You can configure Nexpose to verify whether assets running with Windows operating systems are compliant with Microsoft security standards. The installation package includes three different policy templates that list security criteria against that you can use to check settings on assets. These templates are the same as those associated with Windows Policy Editor and Active Directory Group Policy. Each template contains all of the policy elements for one of the three types of Windows target assets: workstation, general server, and domain controller.

A target asset must meet all the criteria listed in the respective template for the application to regard it as compliant with Windows Group Policy. To view the results of a policy scan, create a report based on the Audit or Policy Evaluation report template. Or, you can create a custom report template that includes the Policy Evaluation section. See Fine-tuning information with custom report templates.

The templates are .inf files located in the plugins/java/1/WindowsPolicyScanner/1 path relative to the application base installation directory:

Note:   Use caution when running the same scan more than once with less than the lockout policy time delay between scans. Doing so could also trigger account lockout.

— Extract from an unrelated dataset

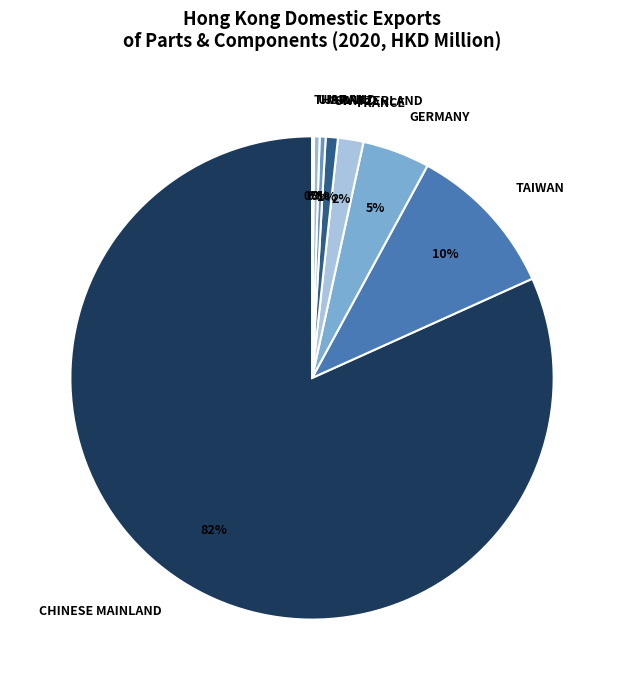

To the nearest percent, what is the combined percentage of TAIWAN and GERMANY?

15%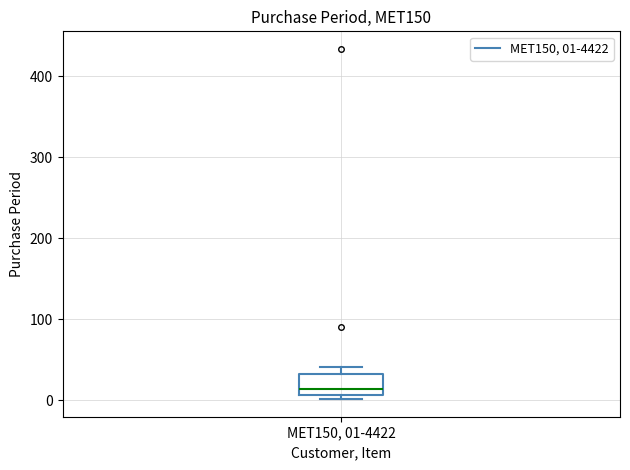

Transcribe this box plot: give where the median line is, the range the box spans, and where the two whiskers end, as read against the y-axis. The values are not printed on the chart, so give them approximately, as read against the axis.

median 10 (just above the box's lower edge), box 10 to 30, whiskers 0 to 40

You also can import template files using the Security Templates Snap-In in the Microsoft Group Policy management Console, and then saving each as an .inf file with a specific name corresponding to the type of target asset.

You must provide the application with proper credentials to perform Windows policy scanning. See Configuring scan credentials.

Go to the Windows Group Policy page, and enter the .inf file names for workstation, general server, and domain controller policy names in the appropriate text fields.

To save the new scan template, click Save.

Configure testing for CIFS/SMB account policy compliance

Nexpose can test account policies on systems supporting CIFS/SMB, such as Microsoft Windows, Samba, and IBM AS/400:

  1. Go to the CIFS/SMB Account Policy page.
  2. Type an account lockout threshold value in the appropriate text field.

This the maximum number of failed logins a user is permitted before the asset locks out the account.

  1. Type a minimum password length in the appropriate text field.
  2. Configure any other template settings as desired. When you have finished configuring the scan template, click Save.

Configure testing for AS/400 policy compliance

To configure Nexpose to test for AS/400 policy compliance:

  1. Go to the AS/400 Policy page.
  2. Type an account lockout threshold value in the appropriate text field.

This the maximum number of failed logins a user is permitted before the asset locks out the account. The number corresponds to the QMAXSIGN system value.

  1. Type a minimum password length in the appropriate text field.

This number corresponds to the QPWDMINLEN system value and specifies the minimum length of the password field required.

  1. Select a minimum security level from the drop-down list.

This level corresponds to the minimum value that the QSECURITY system value should be set to. The level values range from Password security (20) to Advanced integrity protection (50).

  1. Configure any other template settings as desired. When you have finished configuring the scan template, click Save.

Configure testing for UNIX policy compliance

To configure Nexpose to test for UNIX policy compliance:

  1. Go to the Unix Policy page.
  2. Type a number in the text field labeled Minimum account umask value.

This setting controls the permissions that the target system grants to any new files created on it. If the application detects broader permissions than those specified by this value, it will report a policy violation.

  1. Configure any other template settings as desired. When you have finished configuring the scan template, click Save.